Morfologia do Macunaíma, de Haroldo de Campos – volume da coleção Estudos, da Editora Perspectiva - constitui a negação esmagadora desse tatibitati. É a coisa mais completa - no sentido da crítica e interpretação do texto - que se escreveu, em livro, sobre Macunaíma ou, talvez, sobre algum outro romance brasileiro. Óbvio, enfim: Haroldo leu os autores que cita... Depois da emergência dessa Morfologia (exemplar e altamente recomendável ao nível universitário, consoante a atual tendência), quem tentar entrar
na mesma senda, sem estar com a armed vision, só terá e dará pesadêlos.
A análise
Pois o crítico é um devassador de possibilidades de processos. E todo grande crítico, quando devassou uma, sai para outra e nunca permanece na mesma batida. Por exemplo: quando Roman Jakobson dissecou exaustivamente as hipóteses significantes de um poema de Fernando Pesooa e de outro de Baudelaire (a aula que ele, há alguns anos, aqui realizou, na Faculdade de Letras da UFRJ, graças a uma grande iniciativa, ficou famosa), não estava agitando nenhuma sineta pavloviana. Não estava querendo dizer que todos os poemas, de agora ou de antanho, teriam de ser analisados daquele modo. Mesmo porque, se fosse tal, a história da literatura teria parado há, quem sabe?, dois mil anos. E nem Pessoa e, muito menos o dionisíàco Baudelaire, poderiam ter previsto todos aqueles efeitos, elementos, relações etc. apontados por Jakobson. Caso contrário, só teriam vivido o tempo de, no máximo, fazerem meia-dúzia de poemas. O crítico e linguísta desejou somente, de uma vez por todas, liquidar com as comendas conteudísticas. E, en passant, sem precisar entrar no assunto, demonstrar como, sem falar no irrecuperável Lukacs, toda a crítica marxista é reacionária. Ou seja, profundamente inútil.
O objeto
Por isso também, quando, aqui, os diluidores, os arrivistas, os deslumbrados (com as revistas Langages, o Greimas, as edições du Seuil debaixo do braço) aterrissarem no Macunaíma (ou qualquer romance), Haroldo de Campos estará noutra. Os que lêem muito sobre crítica, quando vão exercê-la, muitas vezes, nunca tiveram tempo de ver o objeto. E, não o vendo, não sabem que ele, geralmente, é muito mais simples ou diferente do que as críticas dos seus pseudo- observadores. Exemplo: nos Essais de Semiotique Poetique, editados, na Larousse, pelo A. J . Greimas, há um estudo muito complexo sobre a sistemática das isotopias.

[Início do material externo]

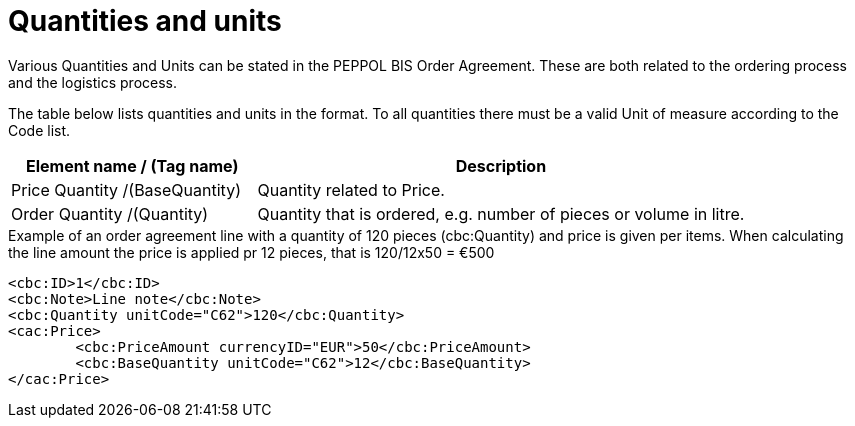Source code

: 
=	Quantities and units

Various Quantities and Units can be stated in the PEPPOL BIS Order Agreement. These are both related to the ordering process and the logistics process.

The table below lists quantities and units in the format. To all quantities there must be a  valid Unit of measure according to the Code list.

[cols="4,8", options="header"]
|===
| Element name / (Tag name) |	Description
| Price Quantity /(BaseQuantity)	| Quantity related to Price.
| Order Quantity /(Quantity) | Quantity that is ordered, e.g. number of pieces or volume in litre.
|===

[source, xml, indent=0]
.Example of an order agreement line with a quantity of 120 pieces (cbc:Quantity) and price is given per items. When calculating the line amount the price is applied pr 12 pieces, that is 120/12x50 = €500
----
<cbc:ID>1</cbc:ID>
<cbc:Note>Line note</cbc:Note>
<cbc:Quantity unitCode="C62">120</cbc:Quantity>
<cac:Price>
	<cbc:PriceAmount currencyID="EUR">50</cbc:PriceAmount>
	<cbc:BaseQuantity unitCode="C62">12</cbc:BaseQuantity>
</cac:Price>
----
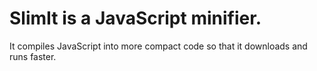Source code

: * SlimIt is a JavaScript minifier.
It compiles JavaScript into more compact code so that it downloads
and runs faster.

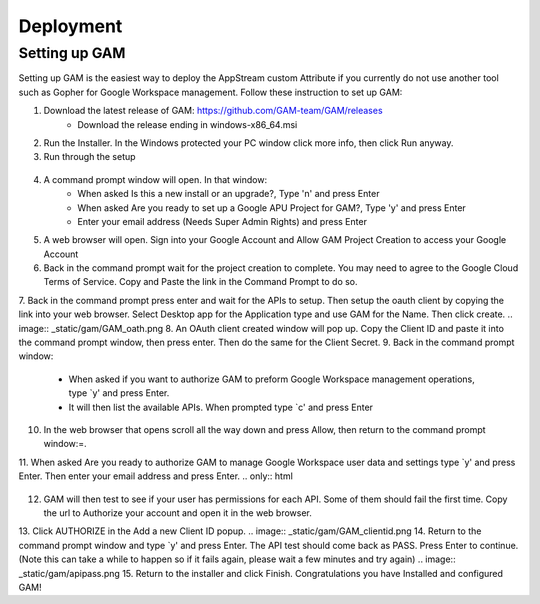 Deployment
=====

Setting up GAM
------------

Setting up GAM is the easiest way to deploy the AppStream custom Attribute if you currently do not use another tool such as Gopher for Google Workspace management. Follow these instruction to set up GAM:

1. Download the latest release of GAM: https://github.com/GAM-team/GAM/releases
    * Download the release ending in windows-x86_64.msi
2. Run the Installer. In the Windows protected your PC window click more info, then click Run anyway.
3. Run through the setup
 .. only:: html

   .. figure:: _static/gam/GAM_Setup.gif
   
4. A command prompt window will open. In that window:
	* When asked Is this a new install or an upgrade?, Type 'n' and press Enter
	* When asked Are you ready to set up a Google APU Project for GAM?, Type 'y' and press Enter
	* Enter your email address (Needs Super Admin Rights) and press Enter
.. image:: _static/gam/GAM_init.png
5. A web browser will open. Sign into your Google Account and Allow GAM Project Creation to access your Google Account
6. Back in the command prompt wait for the project creation to complete. You may need to agree to the Google Cloud Terms of Service. Copy and Paste the link in the Command Prompt to do so.
7. Back in the command prompt press enter and wait for the APIs to setup. Then setup the oauth client by copying the link into your web browser. Select Desktop app for the Application type and use GAM for the Name. Then click create.
.. image:: _static/gam/GAM_oath.png
8. An OAuth client created window will pop up. Copy the Client ID and paste it into the command prompt window, then press enter. Then do the same for the Client Secret.
9. Back in the command prompt window:
	* When asked if you want to authorize GAM to preform Google Workspace management operations, type `y' and press Enter.
	* It will then list the available APIs. When prompted type `c' and press Enter
10. In the web browser that opens scroll all the way down and press Allow, then return to the command prompt window:=.
11. When asked Are you ready to authorize GAM to manage Google Workspace user data and settings type `y' and press Enter. Then enter your email address and press Enter.
.. only:: html

   .. figure:: _static/gam/GAM_API.gif
   
12. GAM will then test to see if your user has permissions for each API. Some of them should fail the first time.  Copy the url to Authorize your account and open it in the web browser.
13. Click AUTHORIZE in the Add a new Client ID popup. 
.. image:: _static/gam/GAM_clientid.png
14. Return to the command prompt window and type `y' and press Enter. The API test should come back as PASS. Press Enter to continue. (Note this can take a while to happen so if it fails again, please wait a few minutes and try again)
.. image:: _static/gam/apipass.png
15. Return to the installer and click Finish. Congratulations you have Installed and configured GAM!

O autor faz os números, quadros sinóticos, horizontais e verticais, correrem prá cá, prá lá em torno do poema Salut, de Mallarmé. Só não conseguiu ver-mostrar, na selva selvagem de instrumentos, a coluna da palavra vers (auto-referência do verso) que se consiste na chave de estrutura óbvia do mesmo poema.
E o fla-flu eixo sintagmático x eixo pradigmàtico prosseguirá, solene, à margem do processo. Antigamente, o estilo era o homem... Hoje, ficou feio dizer isso. O estilo é o computador (segundo consta).